Count lines, not occurrences: report how many lines in the records hold the string "down", and nothing else.

→ **Source information**:
⁂
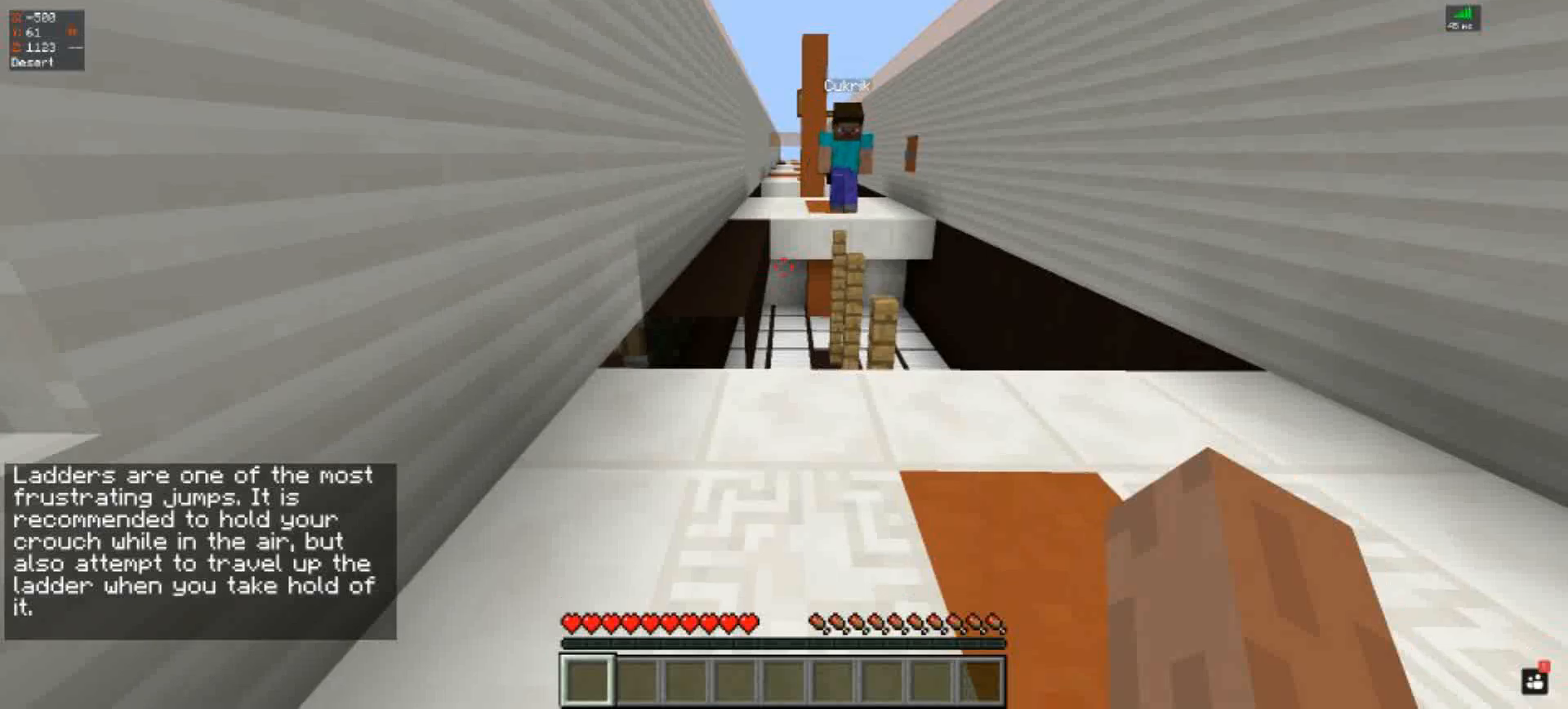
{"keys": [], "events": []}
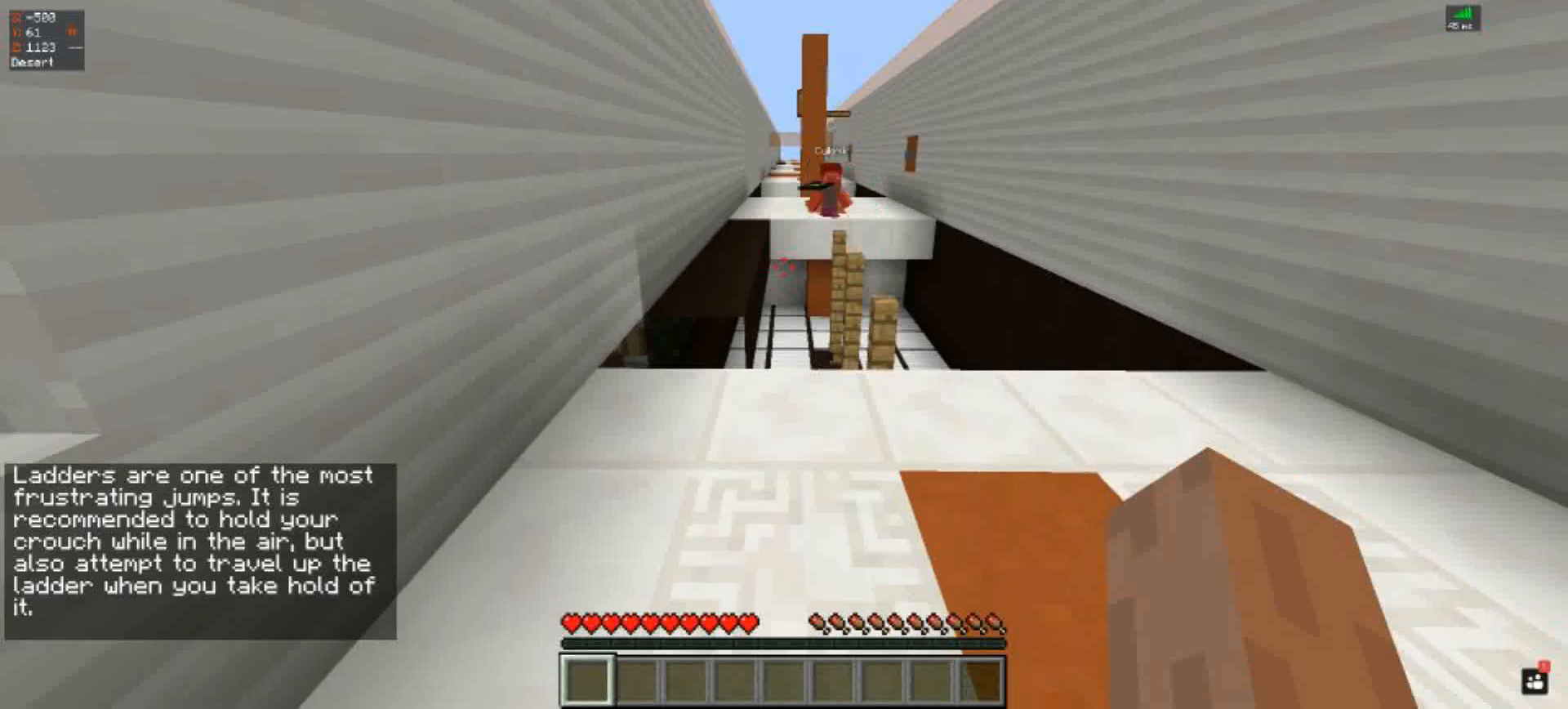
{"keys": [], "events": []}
⁂
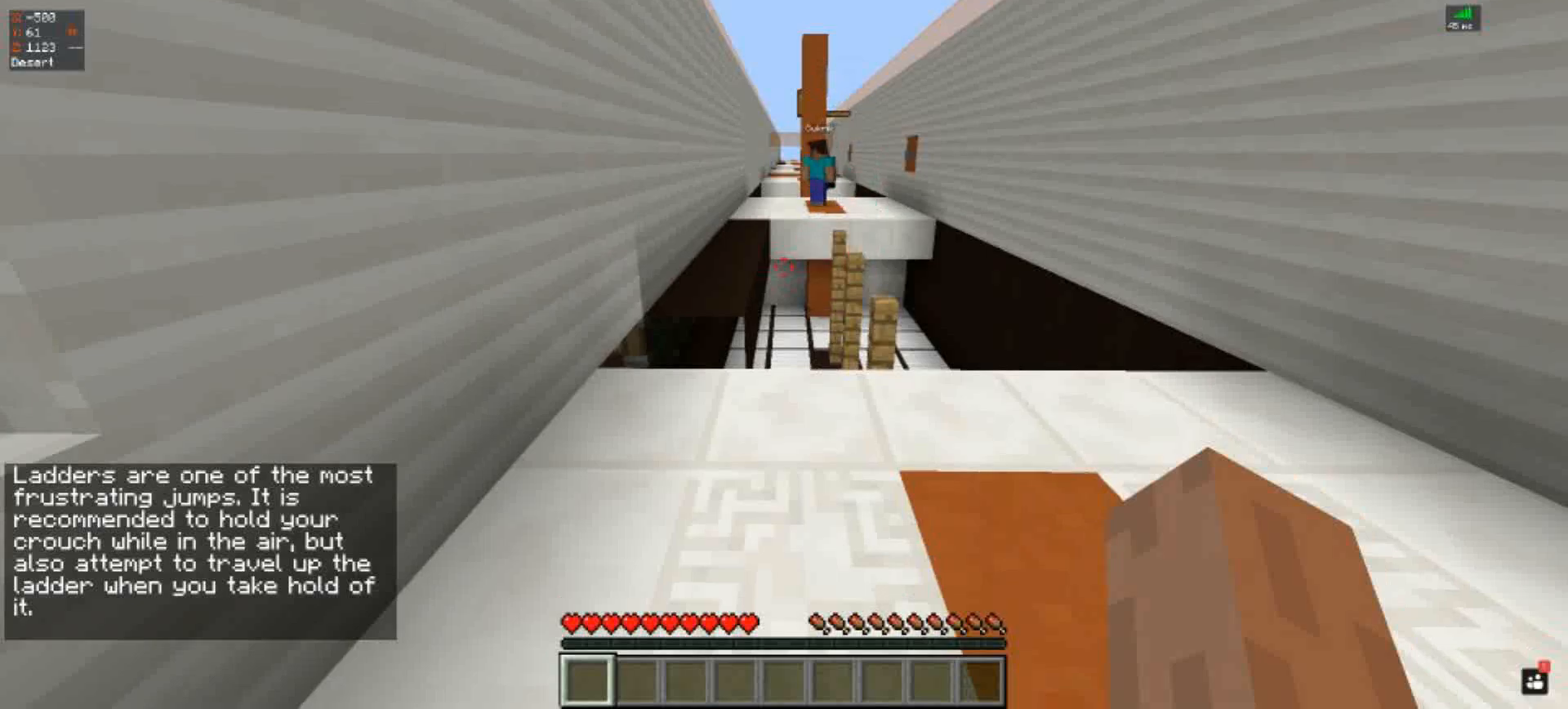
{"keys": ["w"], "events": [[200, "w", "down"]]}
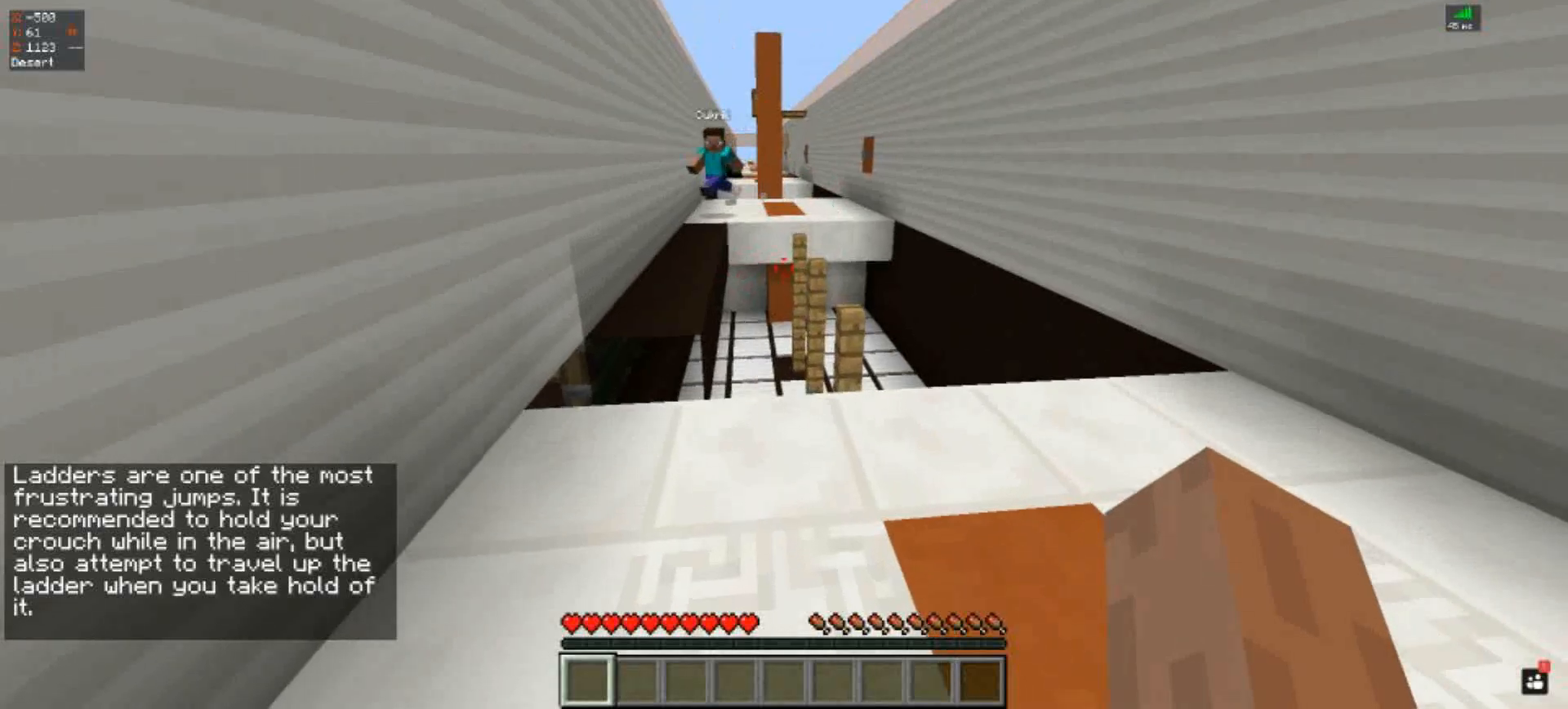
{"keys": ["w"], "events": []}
⁂
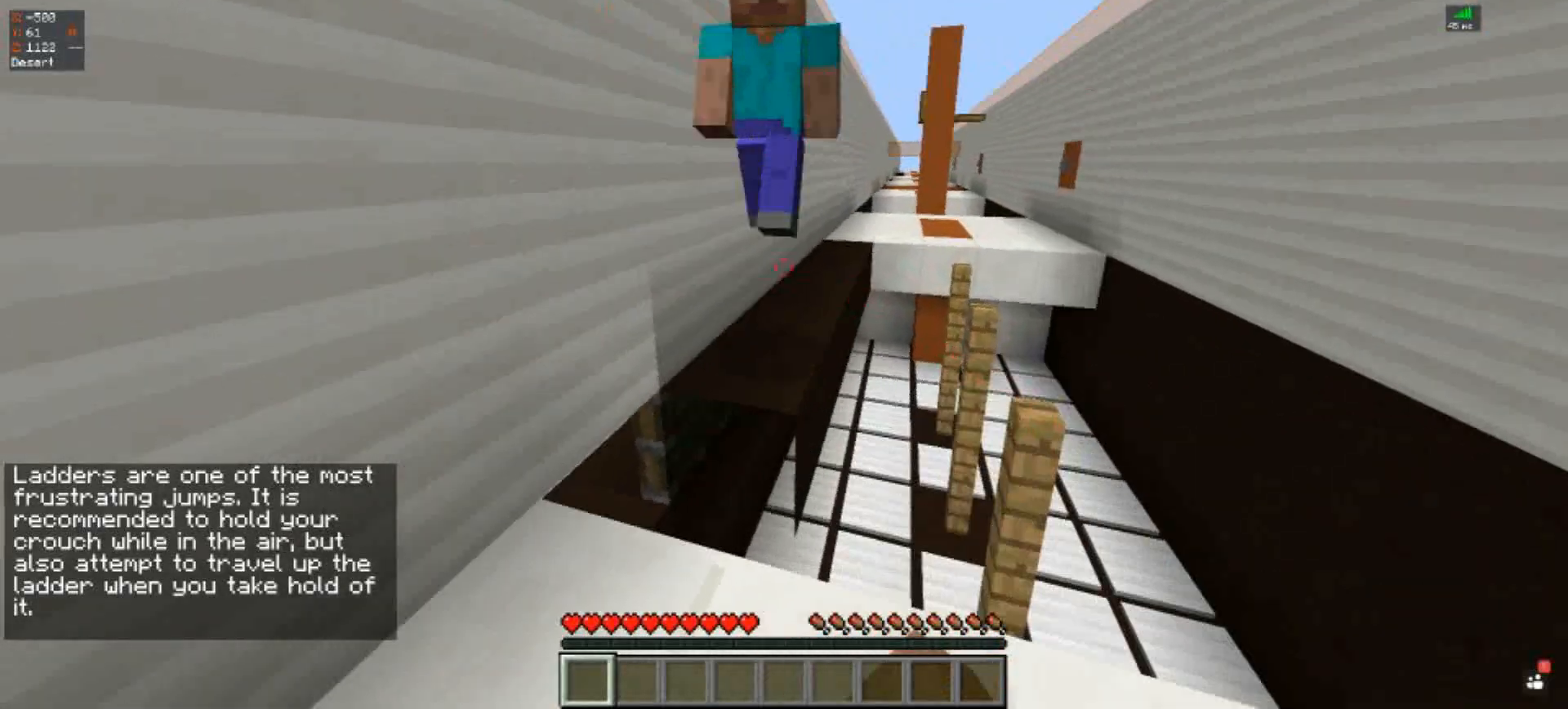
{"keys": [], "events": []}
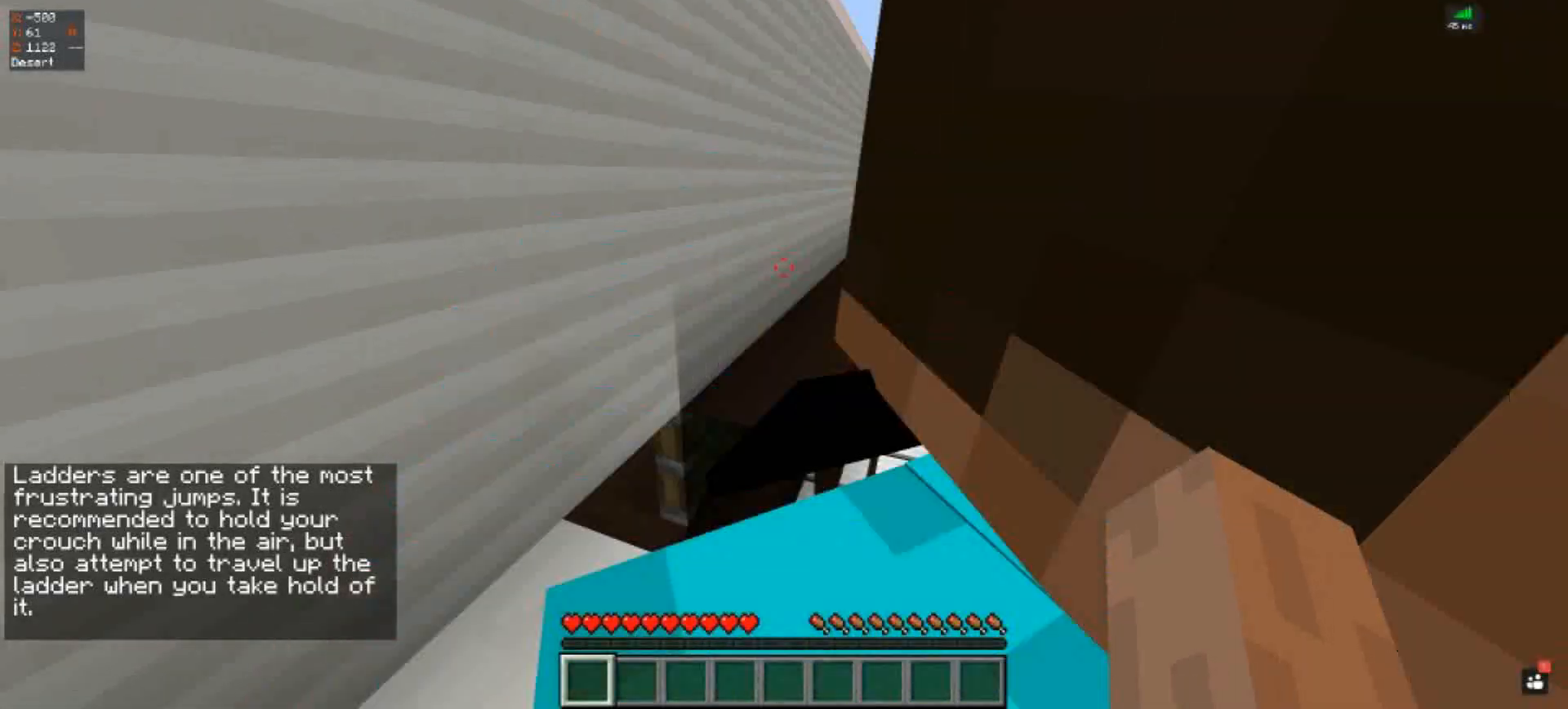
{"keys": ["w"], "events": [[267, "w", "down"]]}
⁂
→ **Answer to the exercise**:
2